Nothing in the records may be left out or altered; reproduce them all exactly.

Stored data:
----

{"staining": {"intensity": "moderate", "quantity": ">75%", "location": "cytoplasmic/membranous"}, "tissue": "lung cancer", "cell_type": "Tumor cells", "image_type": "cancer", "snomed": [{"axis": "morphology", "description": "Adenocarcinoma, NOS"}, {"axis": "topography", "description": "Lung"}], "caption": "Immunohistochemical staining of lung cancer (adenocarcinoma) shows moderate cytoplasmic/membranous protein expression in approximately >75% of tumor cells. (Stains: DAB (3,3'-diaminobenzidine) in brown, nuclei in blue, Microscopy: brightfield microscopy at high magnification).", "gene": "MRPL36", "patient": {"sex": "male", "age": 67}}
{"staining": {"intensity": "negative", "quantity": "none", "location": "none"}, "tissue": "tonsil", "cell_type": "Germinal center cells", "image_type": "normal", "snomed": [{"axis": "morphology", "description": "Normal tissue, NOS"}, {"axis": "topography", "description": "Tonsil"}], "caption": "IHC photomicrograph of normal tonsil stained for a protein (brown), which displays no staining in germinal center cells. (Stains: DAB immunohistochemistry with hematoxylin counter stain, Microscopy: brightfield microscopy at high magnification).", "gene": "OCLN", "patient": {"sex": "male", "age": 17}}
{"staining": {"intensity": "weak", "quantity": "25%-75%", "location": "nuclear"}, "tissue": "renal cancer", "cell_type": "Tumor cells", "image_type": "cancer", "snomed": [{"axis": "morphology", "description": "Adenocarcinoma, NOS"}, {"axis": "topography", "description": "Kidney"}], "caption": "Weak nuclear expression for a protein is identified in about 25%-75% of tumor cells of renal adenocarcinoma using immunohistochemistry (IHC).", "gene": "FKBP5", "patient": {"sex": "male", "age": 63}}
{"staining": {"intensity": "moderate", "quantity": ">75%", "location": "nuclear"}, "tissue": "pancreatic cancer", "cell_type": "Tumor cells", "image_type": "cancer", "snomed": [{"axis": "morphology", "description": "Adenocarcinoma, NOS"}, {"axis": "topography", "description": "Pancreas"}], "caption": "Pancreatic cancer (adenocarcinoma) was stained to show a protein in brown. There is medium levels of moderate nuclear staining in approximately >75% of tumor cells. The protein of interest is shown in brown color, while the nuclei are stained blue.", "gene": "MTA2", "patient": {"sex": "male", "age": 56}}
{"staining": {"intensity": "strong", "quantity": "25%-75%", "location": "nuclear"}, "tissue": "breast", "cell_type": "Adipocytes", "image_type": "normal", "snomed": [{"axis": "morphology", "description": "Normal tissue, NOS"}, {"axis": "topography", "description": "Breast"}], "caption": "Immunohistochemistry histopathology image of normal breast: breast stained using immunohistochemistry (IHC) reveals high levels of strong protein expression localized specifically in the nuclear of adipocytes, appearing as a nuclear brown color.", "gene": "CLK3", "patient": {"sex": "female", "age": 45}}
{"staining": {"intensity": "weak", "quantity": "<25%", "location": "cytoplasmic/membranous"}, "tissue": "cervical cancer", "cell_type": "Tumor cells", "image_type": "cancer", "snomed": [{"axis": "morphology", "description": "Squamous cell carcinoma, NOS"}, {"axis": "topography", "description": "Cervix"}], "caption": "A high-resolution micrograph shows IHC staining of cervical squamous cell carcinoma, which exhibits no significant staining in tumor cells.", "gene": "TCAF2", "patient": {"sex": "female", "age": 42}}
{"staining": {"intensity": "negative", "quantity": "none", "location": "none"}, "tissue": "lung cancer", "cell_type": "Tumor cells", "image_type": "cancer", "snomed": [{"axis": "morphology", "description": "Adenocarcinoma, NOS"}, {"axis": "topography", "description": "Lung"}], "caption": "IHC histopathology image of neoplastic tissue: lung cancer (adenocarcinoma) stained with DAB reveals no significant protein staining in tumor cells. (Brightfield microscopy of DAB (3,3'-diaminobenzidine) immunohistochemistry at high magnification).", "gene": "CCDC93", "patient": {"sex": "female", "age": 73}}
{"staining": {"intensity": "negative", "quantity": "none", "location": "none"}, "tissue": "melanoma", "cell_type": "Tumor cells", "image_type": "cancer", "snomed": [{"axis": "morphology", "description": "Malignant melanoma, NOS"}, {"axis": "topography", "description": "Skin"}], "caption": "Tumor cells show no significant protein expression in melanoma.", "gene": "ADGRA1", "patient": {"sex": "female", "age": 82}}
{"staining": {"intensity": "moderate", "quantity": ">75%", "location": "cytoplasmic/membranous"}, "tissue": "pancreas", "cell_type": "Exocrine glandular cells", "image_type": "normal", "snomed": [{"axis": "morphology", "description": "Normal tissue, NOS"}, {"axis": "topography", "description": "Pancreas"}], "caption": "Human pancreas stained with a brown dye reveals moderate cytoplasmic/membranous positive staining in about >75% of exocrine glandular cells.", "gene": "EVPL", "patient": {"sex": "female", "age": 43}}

----

# ANSWER AREA
{"staining": {"intensity": "moderate", "quantity": ">75%", "location": "cytoplasmic/membranous"}, "tissue": "lung cancer", "cell_type": "Tumor cells", "image_type": "cancer", "snomed": [{"axis": "morphology", "description": "Adenocarcinoma, NOS"}, {"axis": "topography", "description": "Lung"}], "caption": "Immunohistochemical staining of lung cancer (adenocarcinoma) shows moderate cytoplasmic/membranous protein expression in approximately >75% of tumor cells. (Stains: DAB (3,3'-diaminobenzidine) in brown, nuclei in blue, Microscopy: brightfield microscopy at high magnification).", "gene": "MRPL36", "patient": {"sex": "male", "age": 67}}
{"staining": {"intensity": "negative", "quantity": "none", "location": "none"}, "tissue": "tonsil", "cell_type": "Germinal center cells", "image_type": "normal", "snomed": [{"axis": "morphology", "description": "Normal tissue, NOS"}, {"axis": "topography", "description": "Tonsil"}], "caption": "IHC photomicrograph of normal tonsil stained for a protein (brown), which displays no staining in germinal center cells. (Stains: DAB immunohistochemistry with hematoxylin counter stain, Microscopy: brightfield microscopy at high magnification).", "gene": "OCLN", "patient": {"sex": "male", "age": 17}}
{"staining": {"intensity": "weak", "quantity": "25%-75%", "location": "nuclear"}, "tissue": "renal cancer", "cell_type": "Tumor cells", "image_type": "cancer", "snomed": [{"axis": "morphology", "description": "Adenocarcinoma, NOS"}, {"axis": "topography", "description": "Kidney"}], "caption": "Weak nuclear expression for a protein is identified in about 25%-75% of tumor cells of renal adenocarcinoma using immunohistochemistry (IHC).", "gene": "FKBP5", "patient": {"sex": "male", "age": 63}}
{"staining": {"intensity": "moderate", "quantity": ">75%", "location": "nuclear"}, "tissue": "pancreatic cancer", "cell_type": "Tumor cells", "image_type": "cancer", "snomed": [{"axis": "morphology", "description": "Adenocarcinoma, NOS"}, {"axis": "topography", "description": "Pancreas"}], "caption": "Pancreatic cancer (adenocarcinoma) was stained to show a protein in brown. There is medium levels of moderate nuclear staining in approximately >75% of tumor cells. The protein of interest is shown in brown color, while the nuclei are stained blue.", "gene": "MTA2", "patient": {"sex": "male", "age": 56}}
{"staining": {"intensity": "strong", "quantity": "25%-75%", "location": "nuclear"}, "tissue": "breast", "cell_type": "Adipocytes", "image_type": "normal", "snomed": [{"axis": "morphology", "description": "Normal tissue, NOS"}, {"axis": "topography", "description": "Breast"}], "caption": "Immunohistochemistry histopathology image of normal breast: breast stained using immunohistochemistry (IHC) reveals high levels of strong protein expression localized specifically in the nuclear of adipocytes, appearing as a nuclear brown color.", "gene": "CLK3", "patient": {"sex": "female", "age": 45}}
{"staining": {"intensity": "weak", "quantity": "<25%", "location": "cytoplasmic/membranous"}, "tissue": "cervical cancer", "cell_type": "Tumor cells", "image_type": "cancer", "snomed": [{"axis": "morphology", "description": "Squamous cell carcinoma, NOS"}, {"axis": "topography", "description": "Cervix"}], "caption": "A high-resolution micrograph shows IHC staining of cervical squamous cell carcinoma, which exhibits no significant staining in tumor cells.", "gene": "TCAF2", "patient": {"sex": "female", "age": 42}}
{"staining": {"intensity": "negative", "quantity": "none", "location": "none"}, "tissue": "lung cancer", "cell_type": "Tumor cells", "image_type": "cancer", "snomed": [{"axis": "morphology", "description": "Adenocarcinoma, NOS"}, {"axis": "topography", "description": "Lung"}], "caption": "IHC histopathology image of neoplastic tissue: lung cancer (adenocarcinoma) stained with DAB reveals no significant protein staining in tumor cells. (Brightfield microscopy of DAB (3,3'-diaminobenzidine) immunohistochemistry at high magnification).", "gene": "CCDC93", "patient": {"sex": "female", "age": 73}}
{"staining": {"intensity": "negative", "quantity": "none", "location": "none"}, "tissue": "melanoma", "cell_type": "Tumor cells", "image_type": "cancer", "snomed": [{"axis": "morphology", "description": "Malignant melanoma, NOS"}, {"axis": "topography", "description": "Skin"}], "caption": "Tumor cells show no significant protein expression in melanoma.", "gene": "ADGRA1", "patient": {"sex": "female", "age": 82}}
{"staining": {"intensity": "moderate", "quantity": ">75%", "location": "cytoplasmic/membranous"}, "tissue": "pancreas", "cell_type": "Exocrine glandular cells", "image_type": "normal", "snomed": [{"axis": "morphology", "description": "Normal tissue, NOS"}, {"axis": "topography", "description": "Pancreas"}], "caption": "Human pancreas stained with a brown dye reveals moderate cytoplasmic/membranous positive staining in about >75% of exocrine glandular cells.", "gene": "EVPL", "patient": {"sex": "female", "age": 43}}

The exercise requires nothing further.